Dearest baby boy,
It's been 1 year...12 months...365 days...A blink in time...An eternity, since our lives were shattered by your unexpected death, my sweet little nephew.
I was so excited for your birth...so excited to be your auntie. When we learned that your heart had stopped, I wanted to scream & scream & scream...but I didn't. It was internalized. The silent scream. We gathered together here in WA so far from you and your mama & daddy. We were so grateful that your Uncle Michael and Auntie Janelle were there with them. And we were so scared that we were not just going to lose you, but your mommy as well. We felt so helpless being so far away.

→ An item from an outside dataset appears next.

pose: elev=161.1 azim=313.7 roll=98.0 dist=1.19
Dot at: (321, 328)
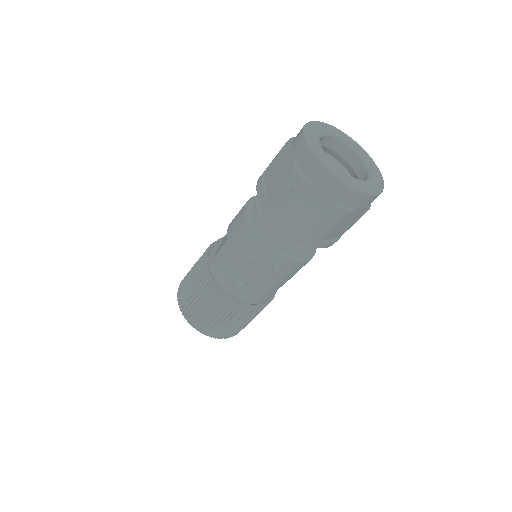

Over this past year, there were times I thought our family would fall apart from grief. The holidays were numbing. We were grieving for you but wanted them to be special for your cousin Teagan. Without knowing it Teagan was a great part of our healing. She helped us laugh again. She reminded us to love deeply instead of guarding our hearts tightly against the pain in this world.
However, with every milestone she reached (first holidays, walking, talking, exploring life) there was a little bit of me that would reflect with sadness that you would never have these milestones. Instead, you will have yearly anniversaries...different kinds milestones.
For instance, this summer your Gramma & I planted a rose bush in your honor. Your cousin helped us. It's a beautiful climbing rose called "Joseph's Coat." Its blossoms are amazing: they were yellow, then pinkish, then orange. Vibrant. Incredible.